PROBLEM 1: For each statement, decide whether the article on plant extinctions supports it, and answer yes or no with the deciding words quoted from the article. (a) The researchers found 571 plant species had definitely been wiped out since 1750. (b) The Cape provinces of South Africa had the most recorded plant extinctions. (c) Botanists find about 2,000 new species a year.
PROBLEM 2: The article on plant extinctions names the regions with the most recorded extinctions and the regions also among the top ones. List all of them.
PROBLEM 3: According to the article on plant extinctions, in which journal was the study published?

EXCERPT:
________
‘Frightening’ number of plant extinctions found in global survey

Study shows 571 species wiped out, and scientists say figure is likely to be big underestimate

Human destruction of the living world is causing a “frightening” number of plant extinctions, according to scientists who have completed the first global analysis of the issue.

They found 571 species had definitely been wiped out since 1750 but with knowledge of many plant species still very limited the true number is likely to be much higher. The researchers said the plant extinction rate was 500 times greater now than before the industrial revolution, and this was also likely to be an underestimate.

“Plants underpin all life on Earth,” said Dr Eimear Nic Lughadha, at the Royal Botanic Gardens, Kew, who was part of the team. “They provide the oxygen we breathe and the food we eat, as well as making up the backbone of the world’s ecosystems – so plant extinction is bad news for all species.”

The number of plants that have disappeared from the wild is more than twice the number of extinct birds, mammals and amphibians combined. The new figure is also four times the number of extinct plants recorded in the International Union for Conservation of Nature’s red list.

“It is way more than we knew and way more than should have gone extinct,” said Dr Maria Vorontsova, also at Kew. “It is frightening not just because of the 571 number but because I think that is a gross underestimate.”

She said the true extinction rate for plants could easily be orders of magnitude higher than that reported in the study, published in the journal Nature Ecology and Evolution. There are thousands of “living dead” plant species, where the last survivors have no chance of reproducing because, for example, only one sex remains or the big animals needed to spread their seeds are extinct.

Chilean crocus
The Chilean crocus, Tecophilaea cyanocrocus, was rediscovered in 2001 after years of searching and is categorised by the IUCN as critically endangered. Photograph: Kew Gardens

It takes many years to be sure a plant has been wiped out, meaning there are many species awaiting formal confirmation. “How are you going to check the entirety of the Amazon for your lost plant?” Vorontsova said. And some plant species may have gone extinct before ever being discovered. Botanists find about 2,000 new species a year.

A sixth mass extinction of life on Earth is under way, according to some scientists. A landmark report in May said human society was in jeopardy from the accelerating decline of the Earth’s natural life-support systems, with 1 million species of plants and animals at risk of extinction.

The plant analysis found Hawaii had the most recorded extinctions (79), followed by the Cape provinces of South Africa (37), with Australia, Brazil, India and Madagascar also among the top regions. However, there may well have been as many extinctions in places that have been less well studied.

The main cause of the extinctions is the destruction of natural habitats by human activities, such as cutting down forests and converting land into fields for farming. Vorontsova saw this firsthand in Madagascar when searching for an unusual-looking grass, Sartidia perrieri, that was collected just once, in 1914.
________
[Saved entries]
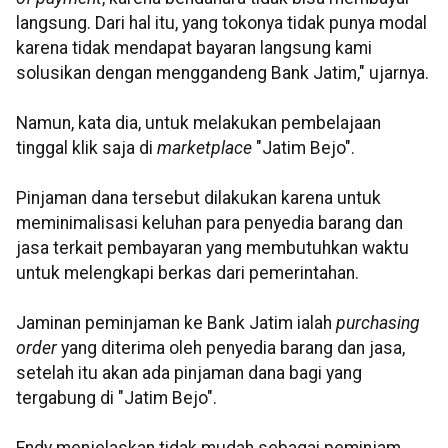
langsung. Dari hal itu, yang tokonya tidak punya modal
karena tidak mendapat bayaran langsung kami
solusikan dengan menggandeng Bank Jatim," ujarnya.
Namun, kata dia, untuk melakukan pembelajaan
tinggal klik saja di
marketplace
"Jatim Bejo".
Pinjaman dana tersebut dilakukan karena untuk
meminimalisasi keluhan para penyedia barang dan
jasa terkait pembayaran yang membutuhkan waktu
untuk melengkapi berkas dari pemerintahan.
Jaminan peminjaman ke Bank Jatim ialah
purchasing
order
yang diterima oleh penyedia barang dan jasa,
setelah itu akan ada pinjaman dana bagi yang
tergabung di "Jatim Bejo".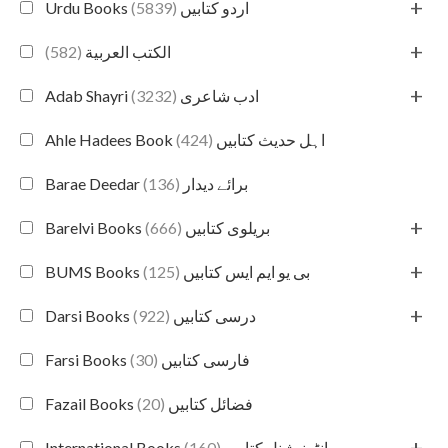
+
(5839)
Urdu Books اردو کتابیں
+
(582)
الكتب العربية
+
(3232)
Adab Shayri ادب شاعری
(424)
Ahle Hadees Book اہل حدیث کتابیں
(136)
Barae Deedar برائے دیدار
+
(666)
Barelvi Books بریلوی کتابیں
+
(125)
BUMS Books بی یو ایم ایس کتابیں
+
(922)
Darsi Books درسی کتابیں
(30)
Farsi Books فارسی کتابیں
(20)
Fazail Books فضائل کتابیں
+
(160)
International Books انٹرنیشنل کتابیں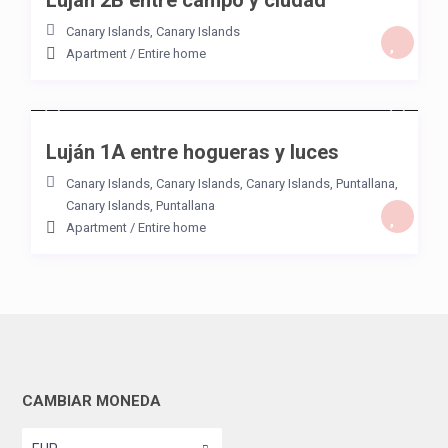
Luján 2B entre campo y ciudad
Canary Islands
,
Canary Islands
Apartment
/
Entire home
/night
Luján 1A entre hogueras y luces
Canary Islands
,
Canary Islands, Canary Islands
,
Puntallana
,
Canary Islands
,
Puntallana
Apartment
/
Entire home
CAMBIAR MONEDA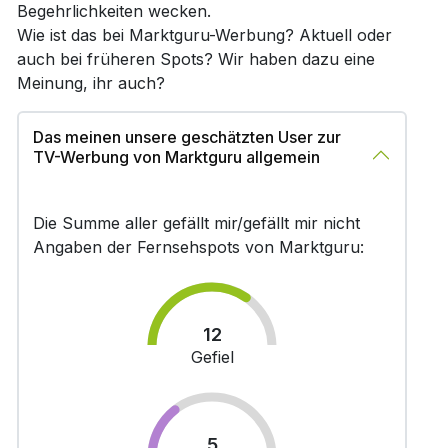
Begehrlichkeiten wecken.
Wie ist das bei Marktguru-Werbung? Aktuell oder
auch bei früheren Spots? Wir haben dazu eine
Meinung, ihr auch?
Das meinen unsere geschätzten User zur
TV-Werbung von Marktguru allgemein
Die Summe aller gefällt mir/gefällt mir nicht
Angaben der Fernsehspots von Marktguru:
12
Gefiel
5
________
OUTPUT 1:
(a) Yes: "They found 571 species had definitely been wiped out since 1750"
(b) No: "Hawaii had the most recorded extinctions (79), followed by the Cape provinces of South Africa (37)"
(c) Yes: "Botanists find about 2,000 new species a year."

OUTPUT 2: Hawaii, the Cape provinces of South Africa, Australia, Brazil, India, Madagascar

OUTPUT 3: Nature Ecology and Evolution